## WHAT TO PRODUCE
In the entries that follow, the first line to write out is the one containing "Teacher Support", and the last is the one containing "Container Dimensions". Reproduce that stretch exactly, with nothing before or after it.

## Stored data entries

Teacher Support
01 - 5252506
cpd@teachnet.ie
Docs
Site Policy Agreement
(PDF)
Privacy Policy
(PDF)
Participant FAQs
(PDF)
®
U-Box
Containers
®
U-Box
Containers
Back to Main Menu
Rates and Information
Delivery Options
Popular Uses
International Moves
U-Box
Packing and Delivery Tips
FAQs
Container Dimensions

--

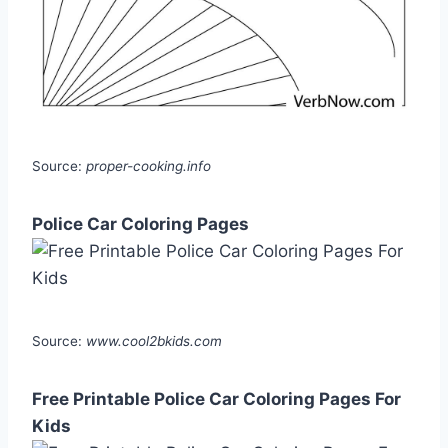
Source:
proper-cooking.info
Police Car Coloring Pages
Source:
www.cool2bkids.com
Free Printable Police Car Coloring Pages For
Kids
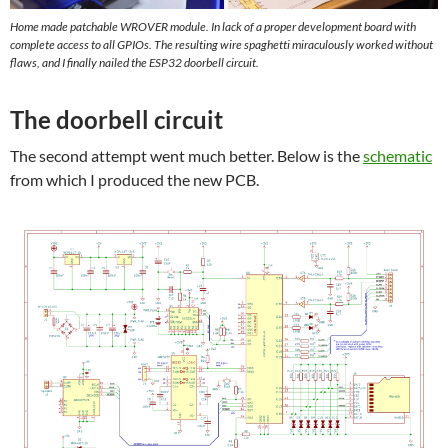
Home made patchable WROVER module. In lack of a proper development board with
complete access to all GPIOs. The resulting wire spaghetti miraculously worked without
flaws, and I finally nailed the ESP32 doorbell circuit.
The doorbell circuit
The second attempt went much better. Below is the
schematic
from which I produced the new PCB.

## EXERCISE RESULT
Teacher Support
01 - 5252506
cpd@teachnet.ie
Docs
Site Policy Agreement
(PDF)
Privacy Policy
(PDF)
Participant FAQs
(PDF)
®
U-Box
Containers
®
U-Box
Containers
Back to Main Menu
Rates and Information
Delivery Options
Popular Uses
International Moves
U-Box
Packing and Delivery Tips
FAQs
Container Dimensions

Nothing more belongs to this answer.